Vulnerabilidad, servicios básicos y salud pública
Más allá de la magnitud del evento climático, el factor crítico radica en los niveles de vulnerabilidad institucional, social, económica e individual del país. Un invierno de duración extendida representa desafíos significativos en la infraestructura y en la gestión de servicios esenciales:
- Sector Energético: La presencia de sequías en las zonas de captación afecta directamente la generación hidroeléctrica, fuente de más del 70% del suministro eléctrico nacional.
- Salud Pública: Las condiciones invernales exigen especial atención ante el incremento potencial de enfermedades vectoriales como el dengue y la chikungunya, sumado a riesgos asociados al control de plagas urbas.
Corresponsabilidad y criterio científico
Ante la sobreinformación en plataformas digitales, el Ph.
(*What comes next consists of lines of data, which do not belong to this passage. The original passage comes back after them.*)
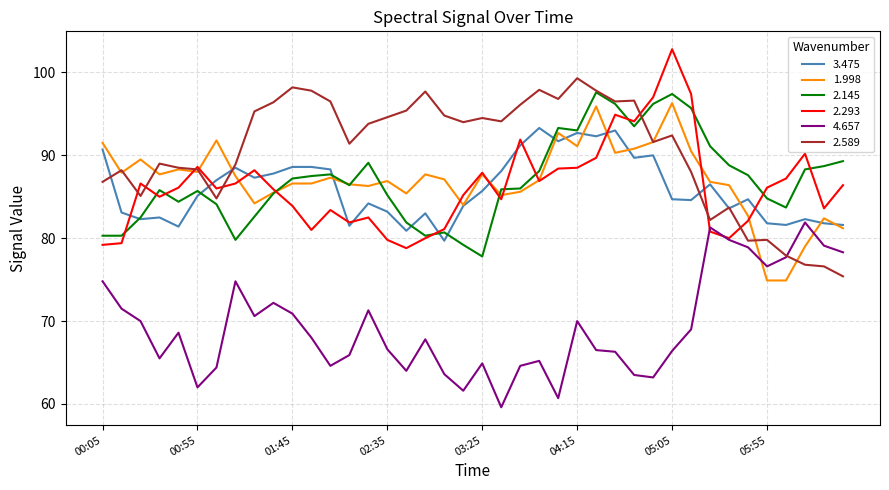

What are all the series names shown in the legend?

3.475, 1.998, 2.145, 2.293, 4.657, 2.589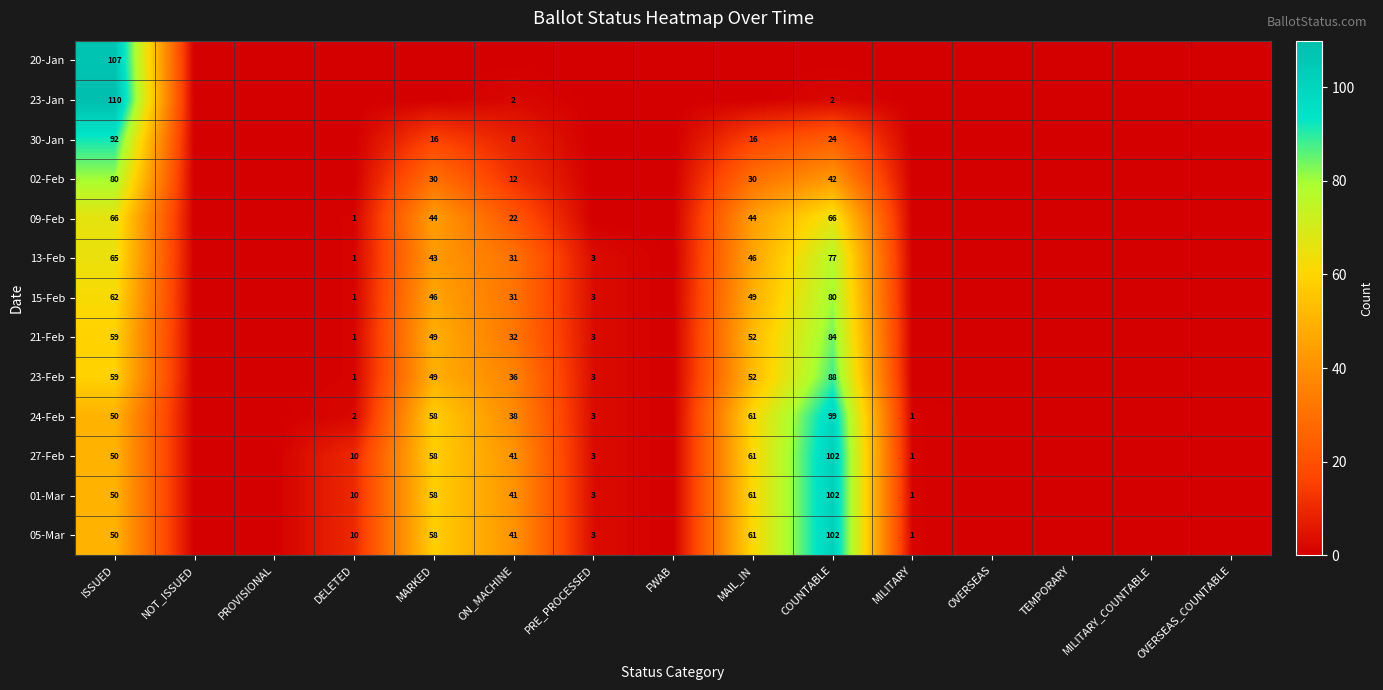

The value of 15-Feb at MAIL_IN is 76. True or false?

False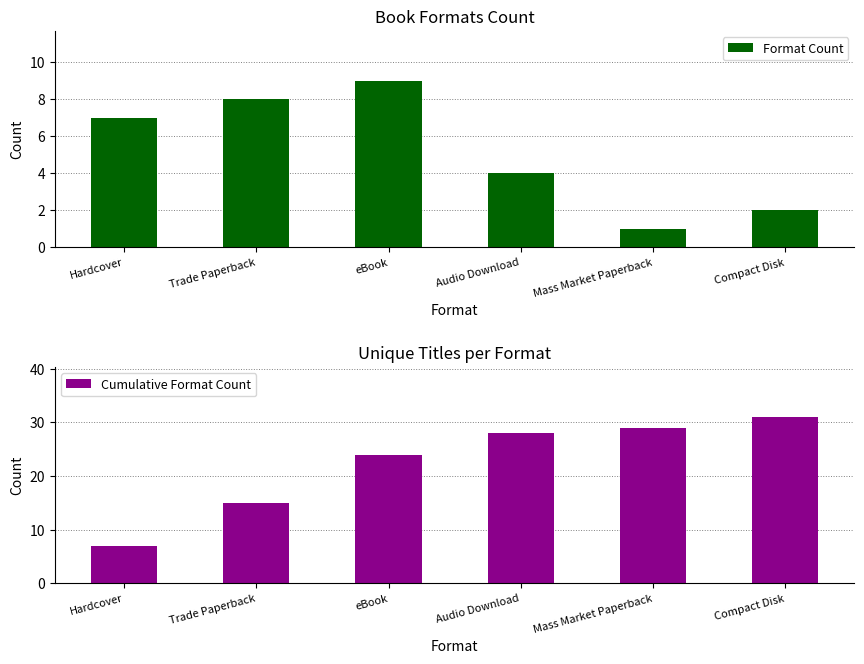

Reading left to right, what are all the values shown in this chart?

Format Count: 7	8	9	4	1	2
Cumulative Format Count: 7	15	24	28	29	31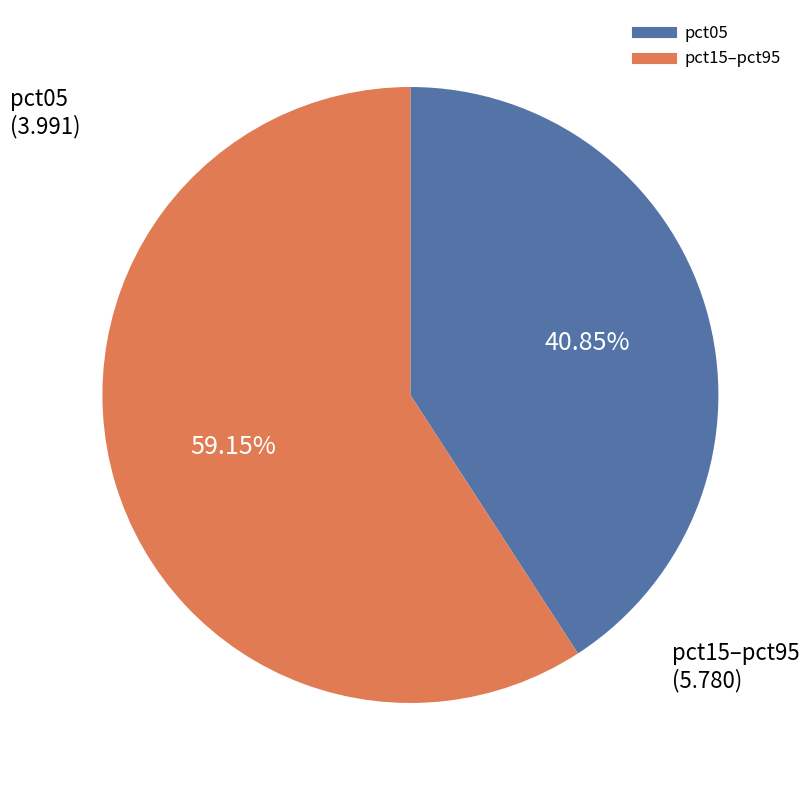

Does any single category account for the majority?

Yes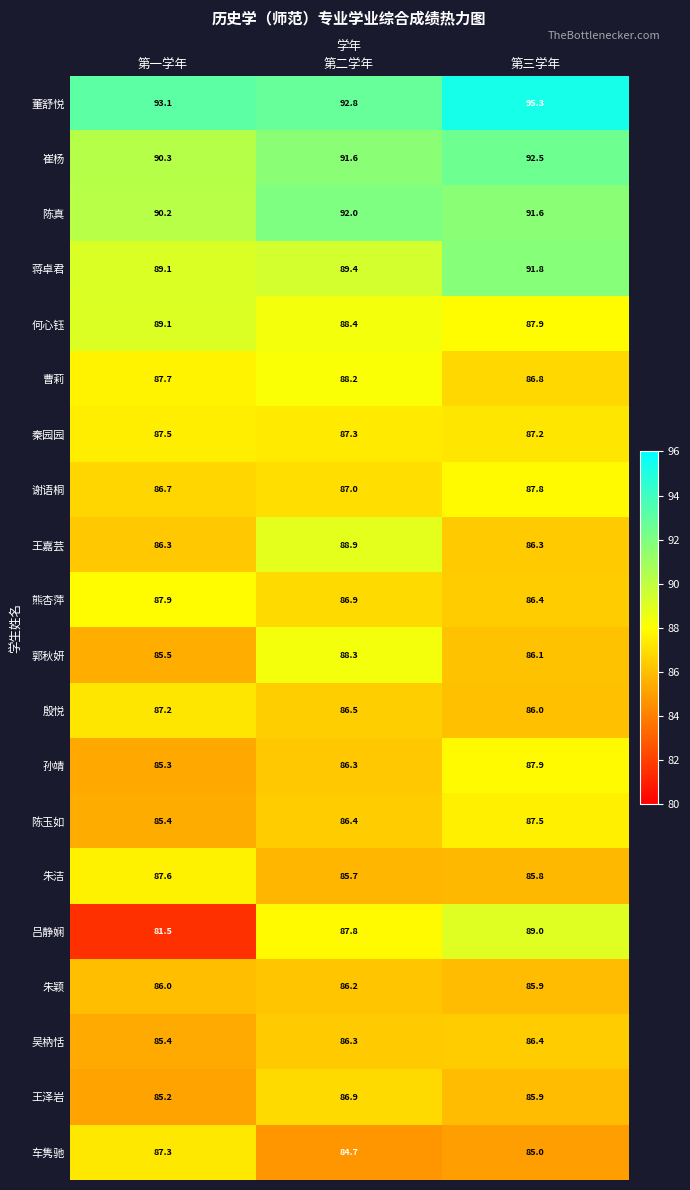

What is the sum of all 秦园园 values?

262.0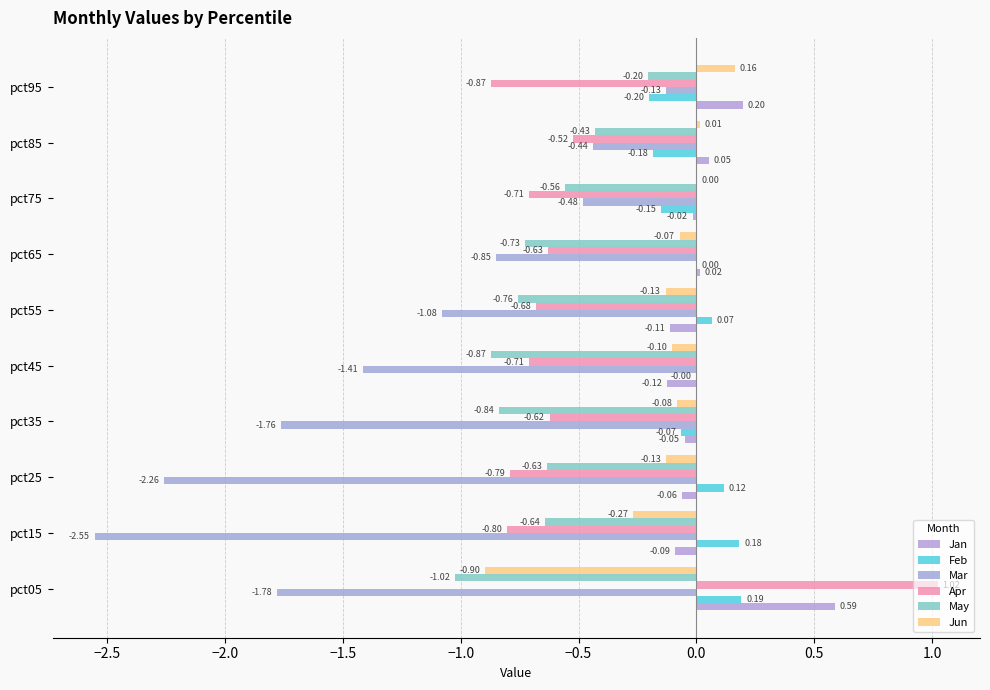

How many values in Apr are above zero?

1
D. Franklin Ormaza hace un llamado a la ciudadanía y a las instituciones a guiarse estrictamente por criterios científicos y reportes oficiales, evitando la alarma infundada. La preparación adecuada, la corresponsabilidad social y la obediencia a las directrices de las instituciones competentes constituyen la mejor herramienta para paliar los efectos de los eventos climáticos y fortalecer la resiliencia nacional.
Objetivos de Desarrollo Sostenible (ODS) Asociados
- ODS 13: Acción por el Clima | Meta 13.1: Fortalecer la resiliencia y la capacidad de adaptación a los riesgos relacionados con el clima y los desastres naturales en todos los países.
- ODS 3: Salud y Bienestar | Meta 3.d: Reforzar la capacidad de todos los países en materia de alerta temprana, reducción de riesgos y gestión de los riesgos para la salud nacional y mundial.
- ODS 11: Ciudades y Comunidades Sostenibles | Meta 11.b: Aumentar considerablemente el número de ciudades y asentamientos humanos que adoptan e implementan políticas y planes integrados para la reducción del riesgo de desastres.